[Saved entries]

----

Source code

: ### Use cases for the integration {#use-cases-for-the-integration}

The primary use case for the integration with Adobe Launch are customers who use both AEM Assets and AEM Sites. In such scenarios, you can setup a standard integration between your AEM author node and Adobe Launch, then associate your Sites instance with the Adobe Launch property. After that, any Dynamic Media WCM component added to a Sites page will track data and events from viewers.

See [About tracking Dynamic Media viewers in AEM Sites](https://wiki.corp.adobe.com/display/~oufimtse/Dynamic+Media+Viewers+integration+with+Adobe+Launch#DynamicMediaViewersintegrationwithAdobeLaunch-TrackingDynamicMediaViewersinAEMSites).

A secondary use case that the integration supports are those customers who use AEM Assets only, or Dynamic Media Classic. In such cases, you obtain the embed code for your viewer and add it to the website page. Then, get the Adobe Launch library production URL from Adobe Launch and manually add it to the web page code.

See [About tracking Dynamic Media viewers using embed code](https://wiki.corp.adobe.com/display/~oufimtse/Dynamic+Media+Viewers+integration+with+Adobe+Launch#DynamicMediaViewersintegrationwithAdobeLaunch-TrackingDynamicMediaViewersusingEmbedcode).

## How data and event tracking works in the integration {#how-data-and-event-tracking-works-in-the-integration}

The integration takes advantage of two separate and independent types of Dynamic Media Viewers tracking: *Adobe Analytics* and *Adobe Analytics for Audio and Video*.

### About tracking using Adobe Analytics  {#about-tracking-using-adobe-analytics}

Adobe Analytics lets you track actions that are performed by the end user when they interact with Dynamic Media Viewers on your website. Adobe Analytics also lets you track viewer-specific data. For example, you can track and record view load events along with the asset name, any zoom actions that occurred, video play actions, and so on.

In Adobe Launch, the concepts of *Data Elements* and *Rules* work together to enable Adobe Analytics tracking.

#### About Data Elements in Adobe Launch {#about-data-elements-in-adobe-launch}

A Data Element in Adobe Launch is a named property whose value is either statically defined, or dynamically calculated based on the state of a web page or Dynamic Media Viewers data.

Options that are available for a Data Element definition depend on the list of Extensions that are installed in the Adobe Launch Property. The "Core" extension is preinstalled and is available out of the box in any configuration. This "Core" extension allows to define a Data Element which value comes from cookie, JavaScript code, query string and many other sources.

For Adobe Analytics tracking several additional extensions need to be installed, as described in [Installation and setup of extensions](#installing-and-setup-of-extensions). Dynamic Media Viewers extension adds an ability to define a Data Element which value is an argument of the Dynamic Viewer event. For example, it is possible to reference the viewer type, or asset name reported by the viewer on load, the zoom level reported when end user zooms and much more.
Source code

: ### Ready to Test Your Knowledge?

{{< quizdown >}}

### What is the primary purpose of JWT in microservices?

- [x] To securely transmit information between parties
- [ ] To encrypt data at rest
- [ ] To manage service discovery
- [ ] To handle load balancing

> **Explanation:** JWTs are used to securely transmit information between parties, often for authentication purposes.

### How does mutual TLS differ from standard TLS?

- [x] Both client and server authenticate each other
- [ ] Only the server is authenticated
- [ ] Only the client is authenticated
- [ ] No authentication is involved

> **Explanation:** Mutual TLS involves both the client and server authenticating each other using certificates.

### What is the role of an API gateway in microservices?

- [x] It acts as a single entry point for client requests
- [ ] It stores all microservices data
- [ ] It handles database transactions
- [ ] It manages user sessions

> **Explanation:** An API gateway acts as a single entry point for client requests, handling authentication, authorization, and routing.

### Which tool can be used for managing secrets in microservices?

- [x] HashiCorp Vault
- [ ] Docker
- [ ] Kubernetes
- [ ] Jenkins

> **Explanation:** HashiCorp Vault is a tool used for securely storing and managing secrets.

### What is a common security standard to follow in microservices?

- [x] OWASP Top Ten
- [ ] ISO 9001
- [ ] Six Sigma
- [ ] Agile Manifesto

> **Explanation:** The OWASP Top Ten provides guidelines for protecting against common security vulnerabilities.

----

[Exercise goal] Your answer should consist only of the lines from the one with "other using certificates." through the last line of the entries above, retyped exactly.

[Exercise response]
> **Explanation:** Mutual TLS involves both the client and server authenticating each other using certificates.

### What is the role of an API gateway in microservices?

- [x] It acts as a single entry point for client requests
- [ ] It stores all microservices data
- [ ] It handles database transactions
- [ ] It manages user sessions

> **Explanation:** An API gateway acts as a single entry point for client requests, handling authentication, authorization, and routing.

### Which tool can be used for managing secrets in microservices?

- [x] HashiCorp Vault
- [ ] Docker
- [ ] Kubernetes
- [ ] Jenkins

> **Explanation:** HashiCorp Vault is a tool used for securely storing and managing secrets.

### What is a common security standard to follow in microservices?

- [x] OWASP Top Ten
- [ ] ISO 9001
- [ ] Six Sigma
- [ ] Agile Manifesto

> **Explanation:** The OWASP Top Ten provides guidelines for protecting against common security vulnerabilities.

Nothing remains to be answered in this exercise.